Our detached and distant situation invites and enables us to pursue a
different course. If we remain one people, under an efficient government,
the period is not far off when we may defy material injury from external
annoyance; when we may take such an attitude as will cause the neutrality we
may at any time resolve upon to be scrupulously respected; when beligerent
nations, under the impossibility of making acquisitions upon us, will not
lightly hazard the giving us provocation; when we may choose peace or war,
as our interest, guided by justice, shall counsel.

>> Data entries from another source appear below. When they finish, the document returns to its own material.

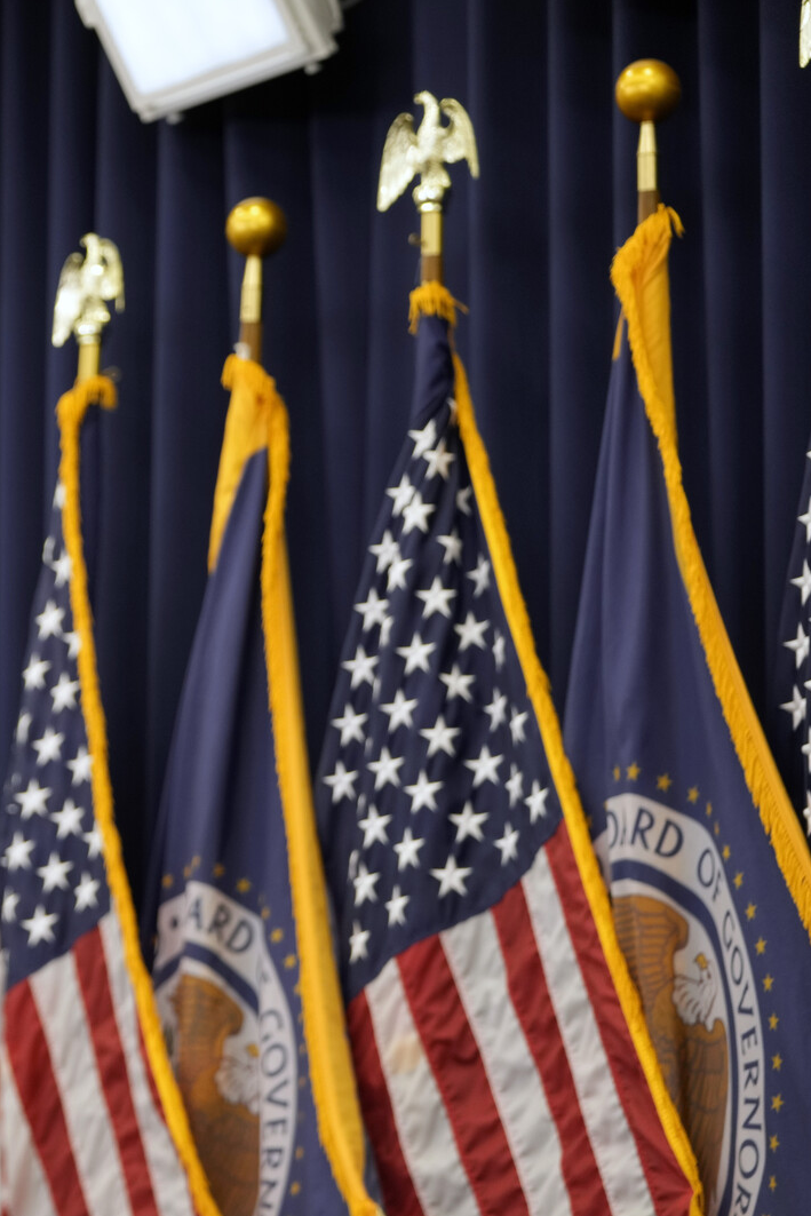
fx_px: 5337
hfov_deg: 8.6
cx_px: -84
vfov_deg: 13.0
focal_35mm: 158
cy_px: 608
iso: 1000
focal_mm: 105
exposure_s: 1/500
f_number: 2.8
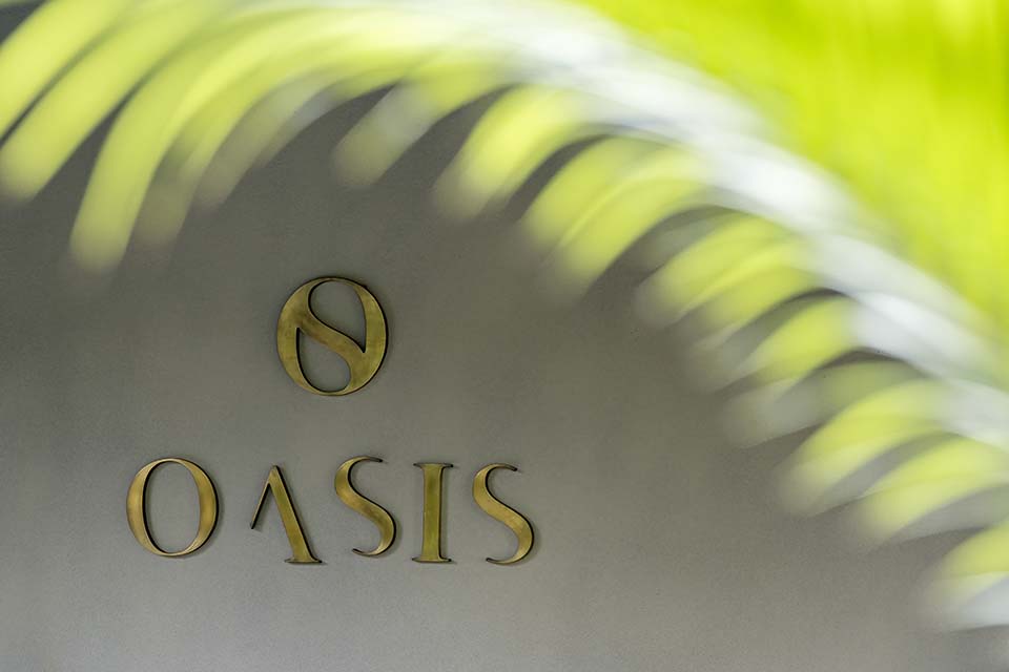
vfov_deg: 8.3
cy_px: 336
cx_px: 504
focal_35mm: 165
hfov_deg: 12.5
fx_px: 4624
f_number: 5.6
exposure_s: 1/200
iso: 720
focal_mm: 165
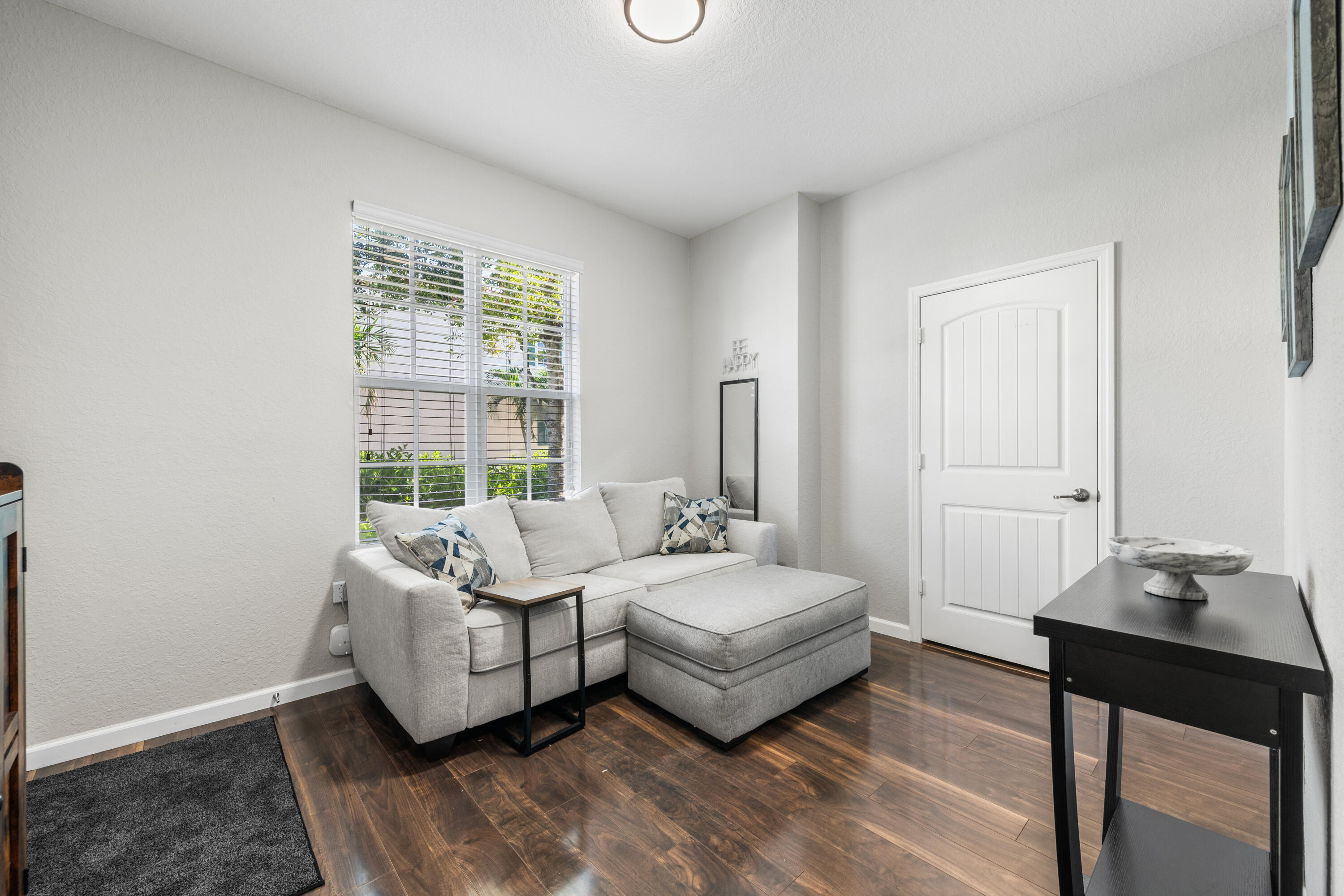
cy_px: 448
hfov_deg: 104.2
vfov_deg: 81.2
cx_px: 672
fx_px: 523
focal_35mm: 14
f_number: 9
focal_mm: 14
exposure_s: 1
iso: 100
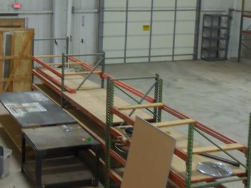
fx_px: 471
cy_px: 38
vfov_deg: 22.3
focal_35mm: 65
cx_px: 70
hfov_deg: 29.5
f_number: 3.3
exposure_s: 1/30
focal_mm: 4.5
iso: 160
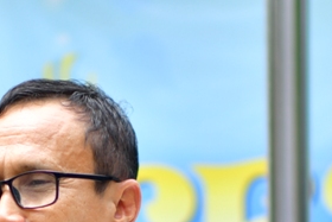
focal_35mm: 190
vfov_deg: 7.1
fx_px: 1753
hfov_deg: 10.8
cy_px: 379
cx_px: 64
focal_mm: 35
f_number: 1.4
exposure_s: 1/1600
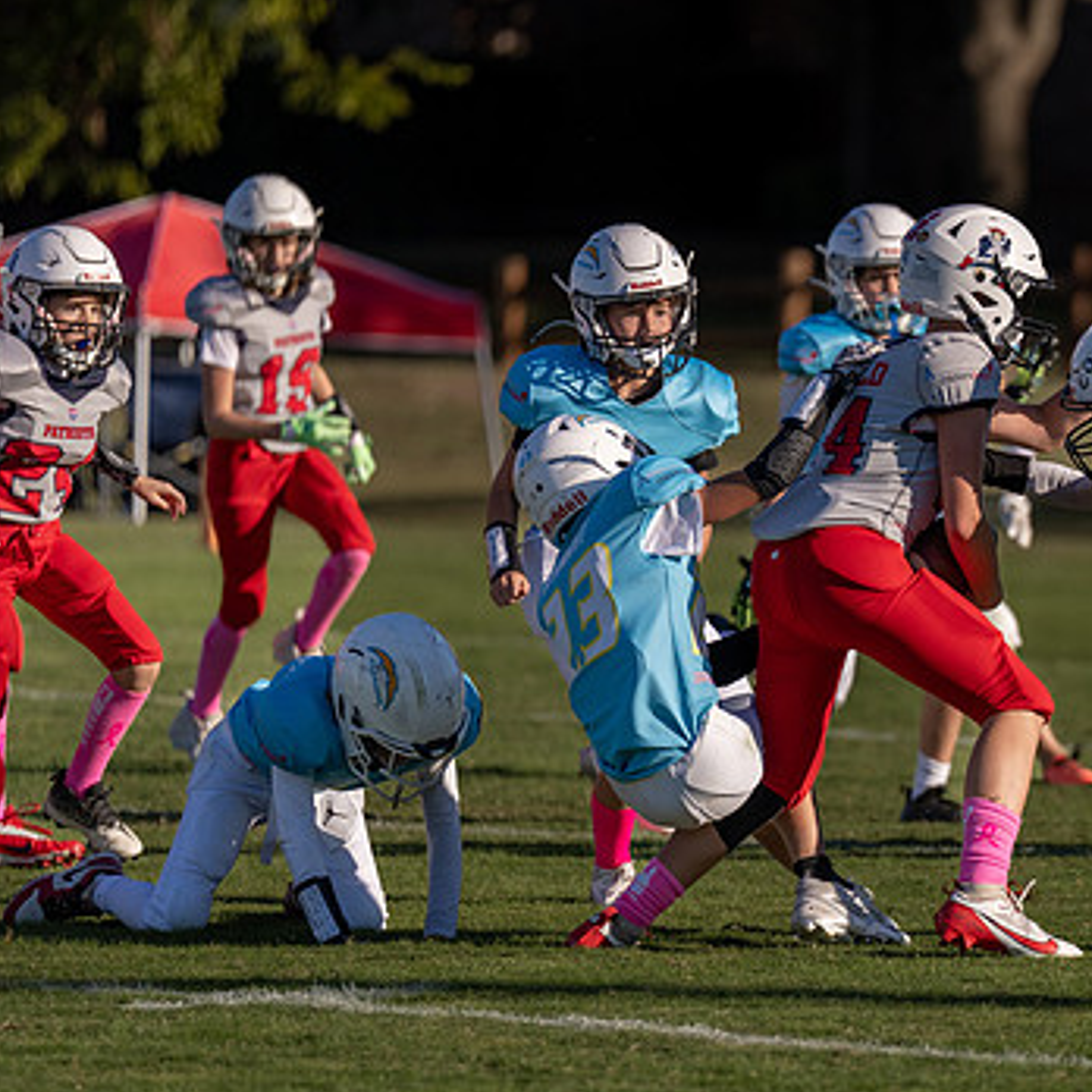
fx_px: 13134
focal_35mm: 368
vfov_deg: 4.8
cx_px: 1071
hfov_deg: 4.8
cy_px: 613
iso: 160
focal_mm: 200
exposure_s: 1/4000
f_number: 2.8
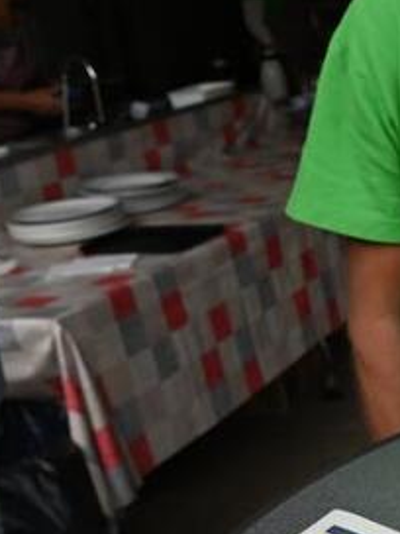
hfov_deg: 15.9
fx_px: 1294
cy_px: 286
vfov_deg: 23.3
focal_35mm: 84
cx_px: 631
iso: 640
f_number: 7.1
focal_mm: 24
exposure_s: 1/160
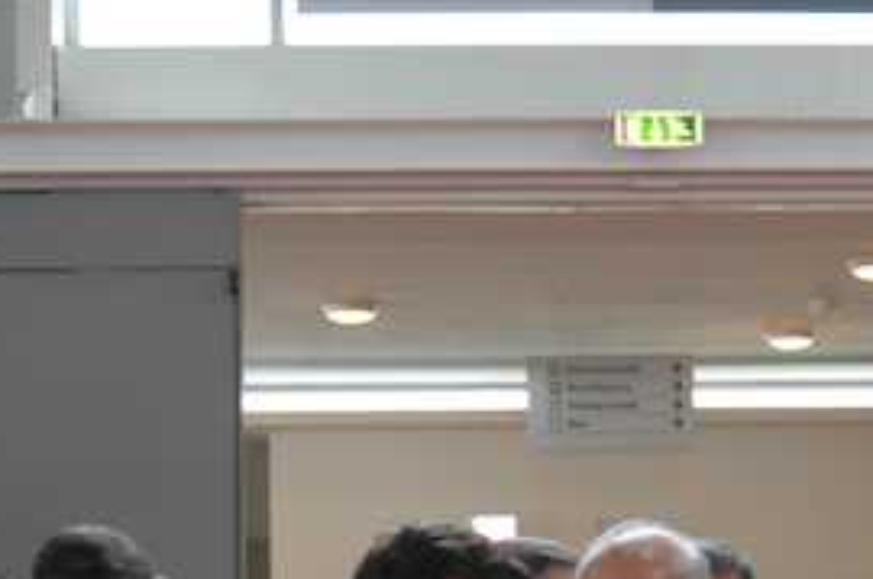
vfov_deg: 12.3
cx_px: 647
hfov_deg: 18.7
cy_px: 616
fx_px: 2639
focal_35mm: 109
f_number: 3.3
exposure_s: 1/50
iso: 200
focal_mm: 28
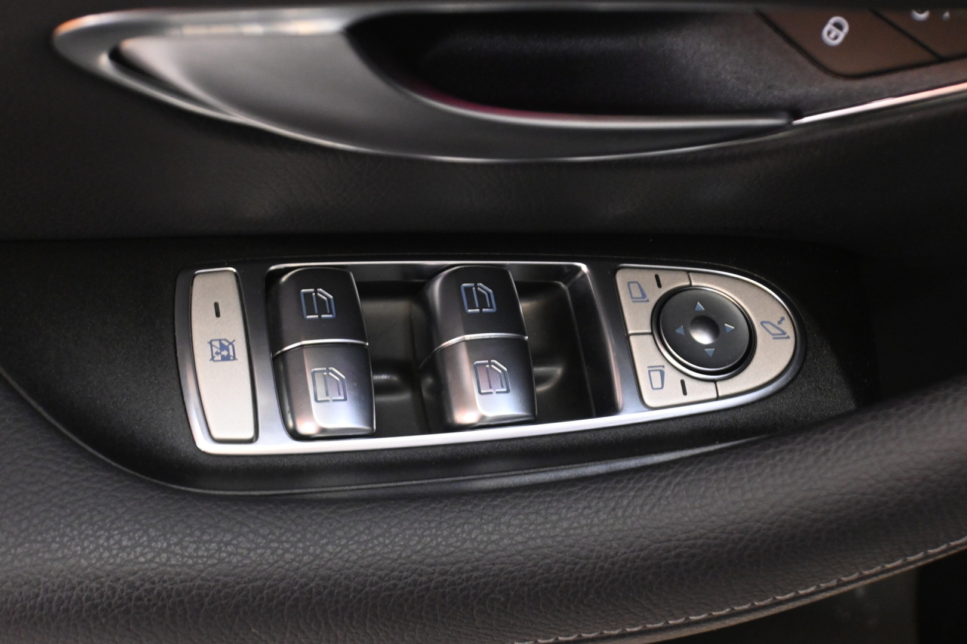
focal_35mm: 46
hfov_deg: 43.0
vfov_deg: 29.4
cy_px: 322
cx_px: 484
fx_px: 1229
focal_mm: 30.5
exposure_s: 1/60
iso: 3200
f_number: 4.8
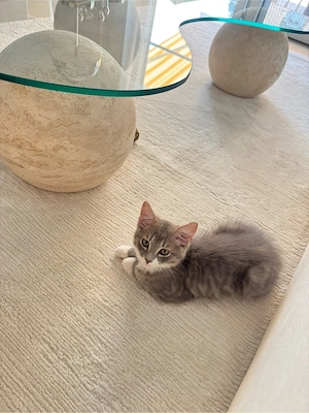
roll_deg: -15.1
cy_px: 206
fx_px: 286
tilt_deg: -44.9
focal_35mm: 24
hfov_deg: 56.8
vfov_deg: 71.6
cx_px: 154
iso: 320
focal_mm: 6.76
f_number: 1.78
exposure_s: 1/60
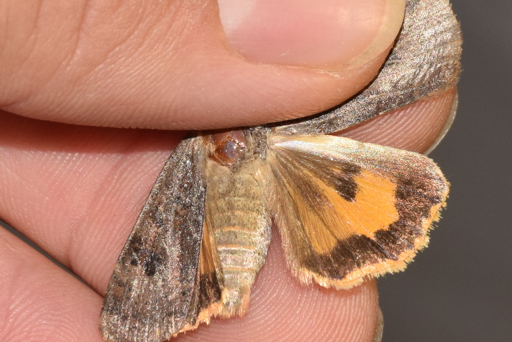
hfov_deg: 9.8
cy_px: 171
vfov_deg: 6.5
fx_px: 2986
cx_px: 256
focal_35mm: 210
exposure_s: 1/160
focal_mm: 140
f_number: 13
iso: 400
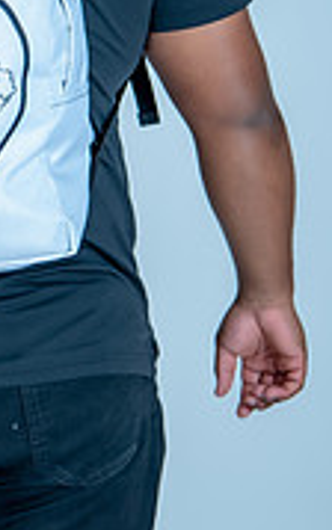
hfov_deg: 7.3
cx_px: -73
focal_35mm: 179
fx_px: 2589
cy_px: 136
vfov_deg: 11.7
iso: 320
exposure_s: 1/125
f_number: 4
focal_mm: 70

Why forego the advantages of so peculiar a situation? Why quit our own to
stand upon foreign ground? Why, by interweaving our destiny with that of
any part of Europe, entangle our peace and prosperity in the toils of
European ambition, rivalship, interest, humor, or caprice?
It is our true policy to steer clear of permanent alliances with any portion
of the foreign world, so far, I mean, as we are now at liberty to do it; for
let me not be understood as capable of patronizing infidelity to existing
engagements. I hold the maxim no less applicable to public than to private
affairs that honesty is always the best policy. I repeat, therefore, let
those engagements be observed in their genuine sense. But in my opinion it
is unnecessary and would be unwise to extend them. Taking care always to
keep ourselves by suitable establishments on a respectable defensive
posture, we may safely trust to temporary alliances for extraordinary
emergencies.
Harmony, liberal intercourse with all nations are recommended by policy,
humanity, and interest. But even our commercial policy should hold an equal
and impartial hand, neither seeking nor granting exclusive favors or
preferences; consulting the natural course of things; diffusing and
diversifying by gentle means the streams of commerce, but forcing nothing;
establishing with powers so disposed, in order to give trade a stable
course, to define the rights of our merchants, and to enable the Government
to support them, conventional rules of intercourse, the best that present
circumstances and mutual opinion will permit, but temporary and liable to be
from time to time abandoned or varied as experience and circumstances shall
dictate; constantly keeping in view that it is folly in one nation to look
for disinterested favors from another; that it must pay with a portion of
its independence for whatever it may accept under that character; that by
such acceptance it may place itself in the condition of having given
equivalents for nominal favors, and yet being reproached with ingratitude
for not giving more. There can be no greater error than to expect or
calculate upon real favors from nation to nation. It is an illusion which
experience must cure, which a just pride ought to discard.
Though in reviewing the incidents of my Administration I am unconscious of
intentional error, I am nevertheless too sensible of my defects not to think
it probable that I may have committed many errors. Whatever they may be, I
fervently beseech the Almighty to avert or mitigate the evils to which they
may tend. I shall also carry with me the hope that my country will never
cease to view them with indulgence, and that, after forty-five years of my
life dedicated to its service with an upright zeal, the faults of
incompetent abilities will be consigned to oblivion, as myself must soon be
to the mansions of rest.
Relying on its kindness in this as in other things, and actuated by that
fervent love toward it which is so natural to a man who views in it the
native soil of himself and his progenitors for several generations, I
anticipate with pleasing expectation that retreat in which I promise myself
to realize without alloy the swet enjoyment of partaking in the midst of my
fellow-citizens the benign influence of good laws under a free government;
the ever-favorite object of my heart, and the happy reward, as I trust, of
our mutual cares, labors and dangers.